As described above, according to the present invention, a highly reliable semiconductor with small size and stable operation can be realized. A laser frequency stabilizing device can be realized with a simple configuration.

[Brief explanation of drawings]

FIG. 1 is a cross-sectional view showing a configuration of an embodiment of a semiconductor laser frequency stabilizing device according to the present invention.

FIG. 2 is a characteristic curve diagram showing the absorption characteristics of a standard gas.

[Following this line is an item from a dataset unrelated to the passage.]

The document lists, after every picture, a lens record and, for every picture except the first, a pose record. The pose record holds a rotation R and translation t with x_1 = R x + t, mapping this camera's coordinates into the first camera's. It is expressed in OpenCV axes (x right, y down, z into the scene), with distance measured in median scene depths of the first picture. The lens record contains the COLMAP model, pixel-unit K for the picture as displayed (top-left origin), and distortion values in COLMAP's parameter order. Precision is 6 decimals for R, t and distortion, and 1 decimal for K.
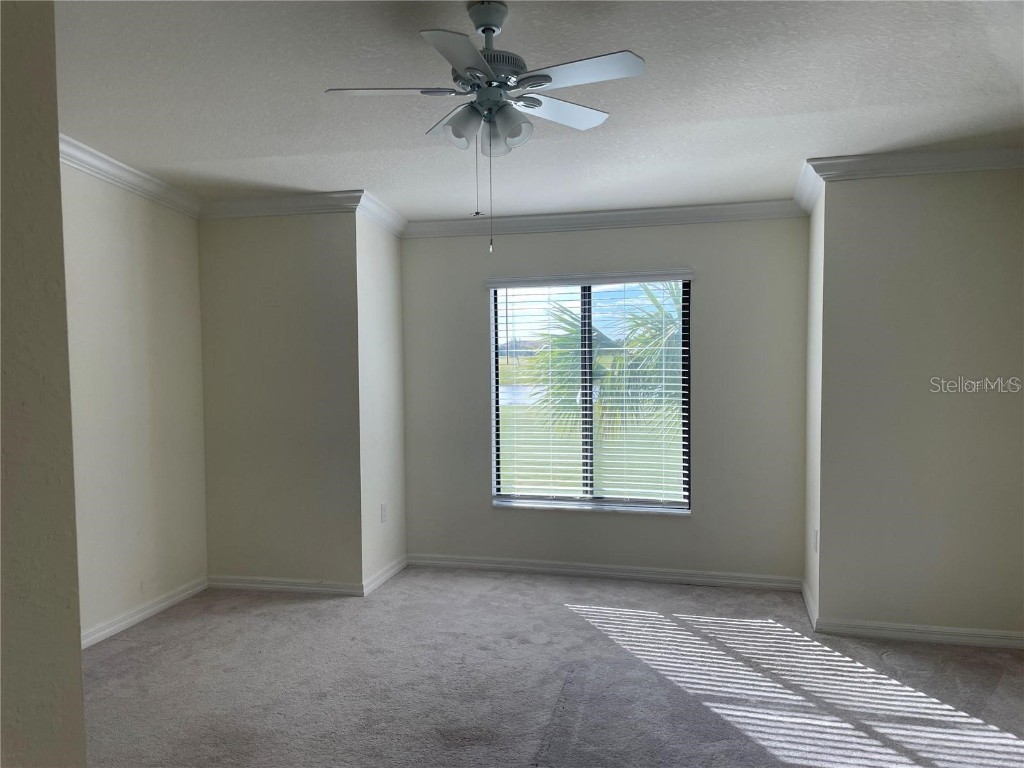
lens RADIAL K [[779.9, 0, 512.7], [0, 779.9, 377.8], [0, 0, 1]] dist [0.099361, -0.118464]
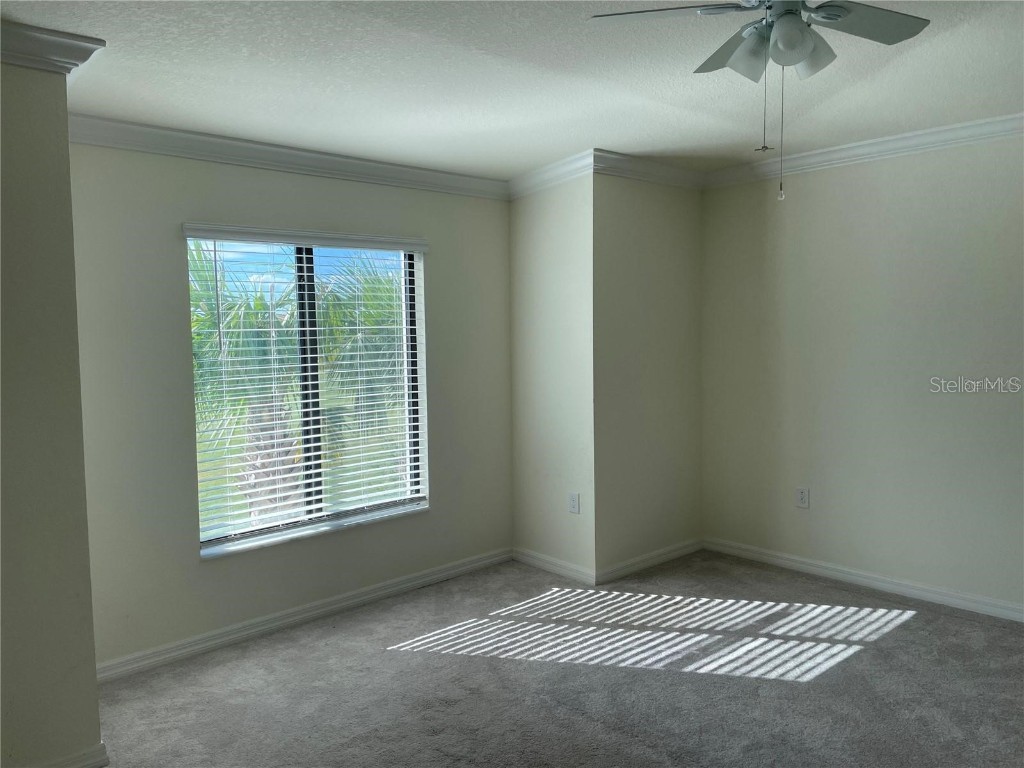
lens RADIAL K [[779.9, 0, 512.7], [0, 779.9, 377.8], [0, 0, 1]] dist [0.099361, -0.118464]
pose [[0.547516, -0.055603, 0.834946, -0.567858], [0.043883, 0.998325, 0.037707, -0.010156], [-0.835644, 0.015994, 0.549039, 0.499068]]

FIG. 3 is a block diagram showing an example of the configuration of the control circuit 9 in FIG. 1;

4 is a block diagram showing another example of the configuration of the control circuit 9 in FIG. 1. FIG.

[Explanation of symbols]

1 container 2 Standard gas 3 Semiconductor laser chip 4 Photodiode 9 Control circuit

Claims (1)

[Scope of utility model registration request] Claim 1: A semiconductor laser frequency stabilization device for controlling the oscillation frequency of a semiconductor laser to an atomic or molecular absorption line, comprising: a sealed container; and a semiconductor laser chip disposed within the container. a standard gas sealed in the container that absorbs the light emitted from the semiconductor laser chip at an absorption line frequency; and a photodiode disposed in the container that receives the light that has passed through the standard gas. - a control circuit for controlling the oscillation frequency of the semiconductor laser chip to the absorption line of the standard gas based on the output from the photodiode. conversion device.